I’m here at Barnes n Noble “doing homework” and I realize how painful research is. I really only ever want to share my opinion because I’m not a scientist, I’m a brat. Someone else did research and I believe that their efforts and integrity are trustworthy because honestly I’m just lazy. I am lazy in my efforts to do research beyond what any article says, I just want to chit chat. I think thats what I find the most difficult about school, not understanding the material but writing about something thats already been written. Why can’t I just give you two articles that oppose each other and you understand that I understand that medicine is a case by case study. Some people tolerated the vaccine well, some didn’t, enough said. There, thats my whole fucking research paper. How do I write an opinion article and people care enough to read what I have to say? Should I start vlogging and make a youtube channel or something? I don’t think I’m more important or more educated than the next person but I think I’m good at explaining things. Especially things that get overcomplicated and it’s never that serious to overcomplicate. I don’t need multi-syllable words to tell you that traffic is annoying to some but to others a great opportunity to finish the ending of their favorite song before work. I don’t need a research paper to prove that… it took me two sentences max.

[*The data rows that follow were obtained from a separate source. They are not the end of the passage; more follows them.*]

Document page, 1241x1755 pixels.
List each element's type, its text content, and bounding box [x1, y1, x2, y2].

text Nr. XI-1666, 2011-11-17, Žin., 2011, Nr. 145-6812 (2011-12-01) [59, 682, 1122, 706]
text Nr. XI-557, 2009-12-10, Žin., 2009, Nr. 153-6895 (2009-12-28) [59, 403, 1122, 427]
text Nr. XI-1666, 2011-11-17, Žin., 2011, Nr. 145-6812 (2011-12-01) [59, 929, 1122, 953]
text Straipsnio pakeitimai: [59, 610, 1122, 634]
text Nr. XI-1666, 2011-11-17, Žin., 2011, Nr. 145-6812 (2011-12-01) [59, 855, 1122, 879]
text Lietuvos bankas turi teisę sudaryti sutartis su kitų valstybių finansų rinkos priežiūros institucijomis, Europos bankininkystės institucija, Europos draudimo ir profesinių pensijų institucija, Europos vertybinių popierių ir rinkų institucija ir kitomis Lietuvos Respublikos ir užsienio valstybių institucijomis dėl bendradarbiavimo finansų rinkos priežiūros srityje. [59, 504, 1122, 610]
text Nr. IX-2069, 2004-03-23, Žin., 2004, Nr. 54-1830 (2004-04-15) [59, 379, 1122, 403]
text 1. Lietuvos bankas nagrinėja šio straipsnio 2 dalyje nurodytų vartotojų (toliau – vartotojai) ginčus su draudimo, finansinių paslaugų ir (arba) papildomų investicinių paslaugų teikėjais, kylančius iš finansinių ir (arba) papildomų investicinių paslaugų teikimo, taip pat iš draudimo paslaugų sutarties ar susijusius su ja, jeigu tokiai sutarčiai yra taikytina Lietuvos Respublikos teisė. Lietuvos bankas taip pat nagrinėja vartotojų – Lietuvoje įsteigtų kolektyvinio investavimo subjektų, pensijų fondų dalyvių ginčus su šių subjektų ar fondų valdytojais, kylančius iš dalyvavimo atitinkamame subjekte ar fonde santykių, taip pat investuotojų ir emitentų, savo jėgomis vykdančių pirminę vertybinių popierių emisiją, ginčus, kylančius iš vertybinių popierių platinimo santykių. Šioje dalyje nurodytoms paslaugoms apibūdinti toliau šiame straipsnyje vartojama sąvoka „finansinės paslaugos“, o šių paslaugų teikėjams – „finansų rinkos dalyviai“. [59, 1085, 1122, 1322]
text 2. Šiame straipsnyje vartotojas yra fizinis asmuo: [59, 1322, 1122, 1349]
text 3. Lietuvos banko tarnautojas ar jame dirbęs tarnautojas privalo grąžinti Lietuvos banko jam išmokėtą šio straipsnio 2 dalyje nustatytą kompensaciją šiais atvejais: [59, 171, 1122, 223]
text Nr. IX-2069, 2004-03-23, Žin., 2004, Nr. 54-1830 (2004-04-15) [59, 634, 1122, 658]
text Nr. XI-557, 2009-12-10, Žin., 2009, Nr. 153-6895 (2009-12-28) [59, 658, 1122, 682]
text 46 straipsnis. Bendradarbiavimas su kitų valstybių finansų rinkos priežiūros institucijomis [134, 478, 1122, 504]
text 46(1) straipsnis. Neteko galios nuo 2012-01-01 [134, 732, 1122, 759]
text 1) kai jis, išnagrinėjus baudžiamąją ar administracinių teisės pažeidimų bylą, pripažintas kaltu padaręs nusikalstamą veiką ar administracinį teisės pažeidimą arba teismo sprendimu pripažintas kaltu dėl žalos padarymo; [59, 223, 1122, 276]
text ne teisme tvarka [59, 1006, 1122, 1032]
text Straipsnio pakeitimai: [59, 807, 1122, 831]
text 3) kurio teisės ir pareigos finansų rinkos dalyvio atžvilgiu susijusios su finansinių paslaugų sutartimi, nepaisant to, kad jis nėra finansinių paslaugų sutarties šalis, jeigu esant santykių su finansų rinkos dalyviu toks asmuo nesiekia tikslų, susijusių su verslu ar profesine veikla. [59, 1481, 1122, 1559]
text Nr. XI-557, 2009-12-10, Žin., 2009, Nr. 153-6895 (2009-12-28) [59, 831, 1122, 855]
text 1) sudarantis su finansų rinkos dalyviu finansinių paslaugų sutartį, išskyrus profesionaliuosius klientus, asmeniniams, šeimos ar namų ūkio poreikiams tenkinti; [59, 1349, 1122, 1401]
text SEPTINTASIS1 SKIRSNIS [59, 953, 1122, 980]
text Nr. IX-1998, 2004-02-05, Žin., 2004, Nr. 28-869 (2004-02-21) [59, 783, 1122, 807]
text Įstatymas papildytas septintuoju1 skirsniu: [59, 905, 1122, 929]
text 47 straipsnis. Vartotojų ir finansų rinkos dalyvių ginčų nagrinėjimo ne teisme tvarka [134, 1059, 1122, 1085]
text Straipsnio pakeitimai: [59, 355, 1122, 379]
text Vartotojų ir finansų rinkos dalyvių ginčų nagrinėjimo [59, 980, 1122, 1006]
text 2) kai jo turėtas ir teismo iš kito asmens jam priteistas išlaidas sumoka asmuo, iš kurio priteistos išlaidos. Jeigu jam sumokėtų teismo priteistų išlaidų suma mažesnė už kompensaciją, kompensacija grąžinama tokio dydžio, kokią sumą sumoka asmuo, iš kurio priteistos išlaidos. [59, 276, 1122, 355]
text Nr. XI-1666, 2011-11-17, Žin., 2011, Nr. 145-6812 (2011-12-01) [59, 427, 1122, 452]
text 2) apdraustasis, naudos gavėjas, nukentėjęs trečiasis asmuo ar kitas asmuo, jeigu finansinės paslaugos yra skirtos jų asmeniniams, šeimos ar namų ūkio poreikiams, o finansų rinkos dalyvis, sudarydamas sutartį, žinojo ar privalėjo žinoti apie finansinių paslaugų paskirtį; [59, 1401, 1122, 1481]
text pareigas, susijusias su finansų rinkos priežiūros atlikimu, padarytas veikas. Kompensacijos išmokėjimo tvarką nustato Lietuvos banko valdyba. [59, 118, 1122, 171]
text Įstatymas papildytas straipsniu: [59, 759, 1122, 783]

Anyway, Pauls sister got married over the weekend and it was incredible spectacular magical special romantic beautiful. The weather was perfect, the sun was shining and we were by the river. The food was good the dj was good everyone was dancing and having so much fun. What a joy it was to be a part of this pivotal memory. Sara looked even more stunning somehow. She was glowing like the sun and Mikey was shining back at her. Their love was transformative because so many people were able to be at their best. Paul and I fell more in love. Family bonds became closer. It was superb, to say the least.
10/10, would recommend.
Now I’m supposed to be finishing this paper for school and honestly its like I’m pulling my own teeth out. I know I procrastinate, I work well under pressure and I dont care that its last minute. What pisses me off is this has nothing to do with the course I’m taking. WHATEVER its almost over. Today is the last day of summer school. I still think about journalism and interviewing people, traveling to get a story. But what am I even passionate about? Chatting?
Meeting strangers and making friends, I guess I could vlog that, I don’t have an angle other than wanting to talk to people.
Ok ok, I’m gonna finish this paper byeeeee.